◆ **TEKST VOOR ANALYSE**
—————
Meerderheid terugkeermigranten levert geen positieve bijdrage aan ontwikkeling land van herkomst

 

Morgenochtend zal Marieke van Houte aan de Universiteit van Maastricht haar proefschrift genaamd ‘Moving Back or Moving Forward? Return Migration After Conflict’ verdedigen. In dit onderzoek keek zij naar de potentiële bijdrage van terugkeermigranten aan de ontwikkeling en vredesopbouw van postconflict landen. In tegenstelling tot wat veel beleidsmedewerkers in Europa verwachten, toont Van Houte aan dat de meerderheid van terugkeermigranten geen bijdrage leveren aan de ontwikkeling van hun land van herkomst.
—————
◆ **GEGEVENS**
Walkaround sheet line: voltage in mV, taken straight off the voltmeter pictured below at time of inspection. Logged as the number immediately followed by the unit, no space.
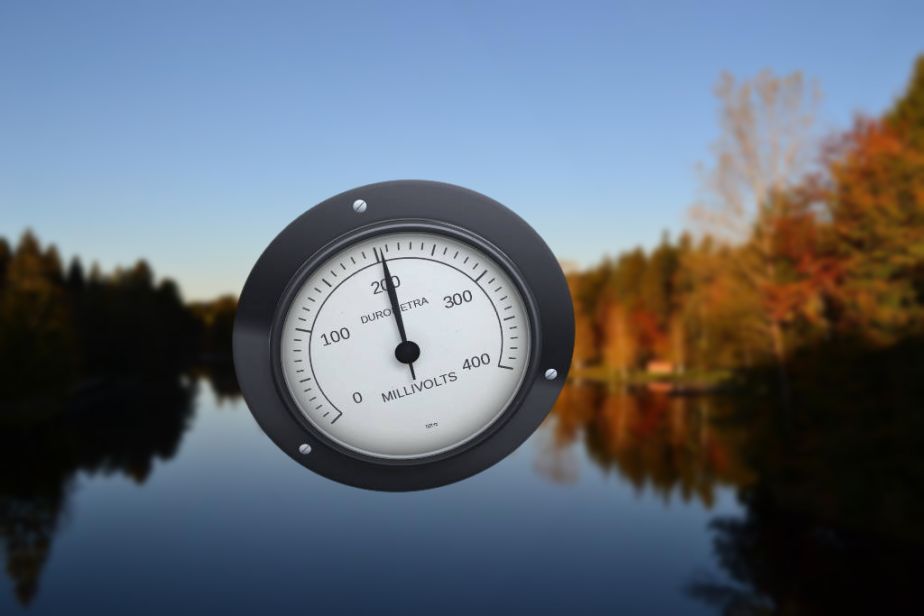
—————
◆ **JOUW OPDRACHTEN**
**A)** Geef voor elk van de volgende uitspraken aan of ze overeenkomt met de tekst over terugkeermigranten, en citeer letterlijk de woorden uit de tekst die de doorslag geven: (i) Van Houte verdedigt haar proefschrift aan de Universiteit van Maastricht. (ii) Volgens Van Houte levert de meerderheid van terugkeermigranten een bijdrage aan de ontwikkeling van hun land van herkomst. (iii) Wat Van Houte aantoont, komt overeen met wat veel beleidsmedewerkers in Europa verwachten.
**B)** Neem uit de tekst over terugkeermigranten woord voor woord het gedeelte over dat begint bij "Meerderheid terugkeermigranten levert" en doorloopt tot en met "land van herkomst.".
**C)** Vat de tekst over terugkeermigranten samen in twee zinnen.
De gegevens heb je hier niet nodig.

◆ **ANTWOORDEN PER OPDRACHT**
**A)**
(i) Ja: "Morgenochtend zal Marieke van Houte aan de Universiteit van Maastricht haar proefschrift"
(ii) Nee: "de meerderheid van terugkeermigranten geen bijdrage leveren aan de ontwikkeling van hun land van herkomst"
(iii) Nee: "In tegenstelling tot wat veel beleidsmedewerkers in Europa verwachten"

**B)**
Meerderheid terugkeermigranten levert geen positieve bijdrage aan ontwikkeling land van herkomst

 

Morgenochtend zal Marieke van Houte aan de Universiteit van Maastricht haar proefschrift genaamd ‘Moving Back or Moving Forward? Return Migration After Conflict’ verdedigen. In dit onderzoek keek zij naar de potentiële bijdrage van terugkeermigranten aan de ontwikkeling en vredesopbouw van postconflict landen. In tegenstelling tot wat veel beleidsmedewerkers in Europa verwachten, toont Van Houte aan dat de meerderheid van terugkeermigranten geen bijdrage leveren aan de ontwikkeling van hun land van herkomst.

**C)** Marieke van Houte verdedigt aan de Universiteit van Maastricht haar proefschrift over de mogelijke bijdrage van terugkeermigranten aan de ontwikkeling en vredesopbouw van postconflict landen. Anders dan veel beleidsmedewerkers in Europa verwachten, toont zij aan dat de meerderheid van terugkeermigranten niet bijdraagt aan de ontwikkeling van hun land van herkomst.